Wednesday, October 13, 2010

'Gold is the best asset class to be in'

I generally agree with this article, with the exception of the last sentence, although as usual, the mainstream investment analysts have the price targets all wrong. They will be proven to be conservative--again, in my humble opinion.

Regarding the last sentence in the article, there are absolutely counterparty risks with owning gold and silver ETF's, specifically GLD and SLV. Read the documents before investing.
The trouble with chasing performance is that you often join the party too late. Yet gold continues to defy the odds and if the great and the good of the investment world are to be believed, the gold price has further to go.

Last week, the analyst rated the most accurate forecaster of the gold price said the precious metal would keep rising.

"You can't mine gold," say nervous investors who fear that the massive printing of money by central banks under the guise of quantitative easing can only lead to runaway inflation. Sceptics of gold as an investment point to the costs of owning it and the fact that it produces no income.

Finding an analyst who is bearish on gold is a tough task; most appear to believe that gold is a worthy asset, not least because of the continued economic uncertainty. But four years ago The Sunday Telegraph found one. Nick Goodwin, a much quoted South African mining analyst, warned people against jumping on the bandwagon when the price stood at $600 an ounce.

He said: "I have been following gold for 30 years and gold is a bitch. Why weren't people buying gold when it was $250 but want to buy it at $600? Gold has had a hell of run and it needs to take a breather." Mr Goodwin was proved mightily wrong and today the rationale for investing on gold stands firm.

Mr Hitzfeld said further increases in the price were "preprogrammed". He said factors exerting upward pressure were renewed fears among investors sparked by recent loosening of monetary policy by the US Federal Reserve and reforms in the Chinese market that gave investors there greater access to the metal.

"The Chinese government has encouraged consumers to invest in gold, and with great success. Chinese demand will now increasingly be felt on the global markets," Mr Hitzfeld said.

Although China is now the world's largest gold producer, this production would be insufficient to meet domestic demand, so China would increasingly import gold, draining supply from the rest of the world and putting upward pressure on the price.

The Chinese government's gold reserves have also risen sharply and there is scope for further increases, as they account for just 1.7pc of foreign exchange reserves, Mr Hitzfeld said.

Analysts from ANZ, the Australia and New Zealand banking group, agreed.
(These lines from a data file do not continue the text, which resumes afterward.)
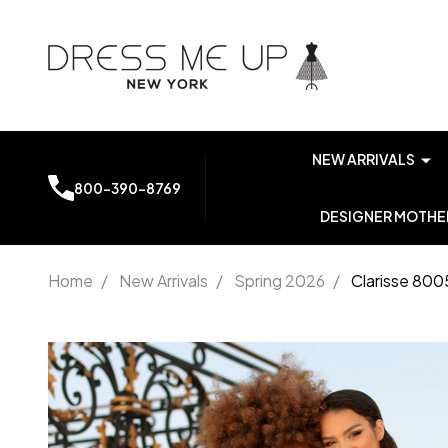
NEW ARRIVALS
800-390-8769
DESIGNER MOTHER
Home
/
New Arrivals
/
Spring 2026
/
Clarisse 800
Clarisse
8005
Spaghetti
Straps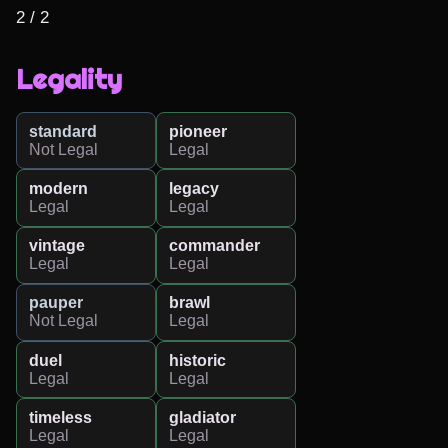
2 / 2
Legality
standard
pioneer
Not Legal
Legal
modern
legacy
Legal
Legal
vintage
commander
Legal
Legal
pauper
brawl
Not Legal
Legal
duel
historic
Legal
Legal
timeless
gladiator
Legal
Legal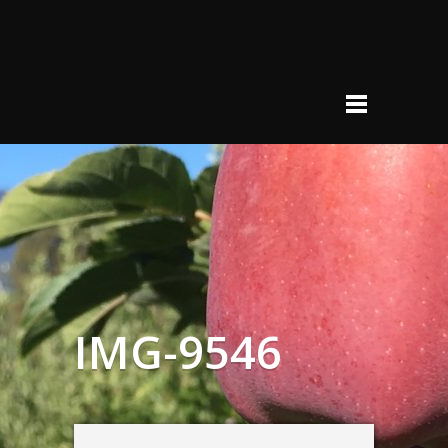
IMG-9546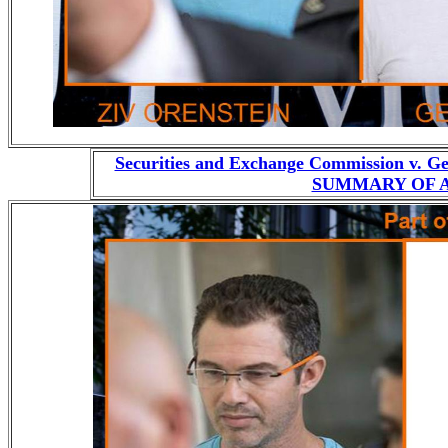
Securities and Exchange Commission v. G
SUMMARY OF AL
Describing gold as "the best asset class to be in", the analysts, Mark Pervan, Natalie Robertson and Andrew McManus, said: "Gold has been the strongest performing and least volatile major commodity and financial asset class in the past 10 years – we expect this trend to continue.

"We see more upside for gold prices as the key drivers of a safe-haven and currency-hedge demand are joined by the emergence of strong demand from China and India.

The issue for investors who have yet to invest in gold is whether it is too late. Mr Soros may be a gold bull at the moment, but he still has his reservations. He said in January: "When interest rates are low we have conditions for asset bubbles to develop, and they are developing at the moment. The ultimate asset bubble is gold."

I left out analyst price targets by design, as they are meaningless. I also left out the vehicles on how to own gold--I highly recommend reading the whole article. The article doesn't mention gold- and silver-related assets like mining shares.

And this is the last sentence I disagree with. Under normal market conditions, ETF's are good for tracking physical spot prices. But when markets aren't properly functioning in an orderly manner (which is one of the primary reasons for possessing physical bullion in the first place), the paper contracts of futures markets and ETF's could decouple from the spot price if there is a run on physical inventory. In other words, there are multiple claims on the same ounce of gold as they are not 100% backed by inventory.

Alternatively, follow Mr Soros and invest via an ETF – "physically backed" ones that own actual gold should be the safest.

See disclaimers in the side bar.

Disclosure: long gold and silver, long gold and silver mining shares.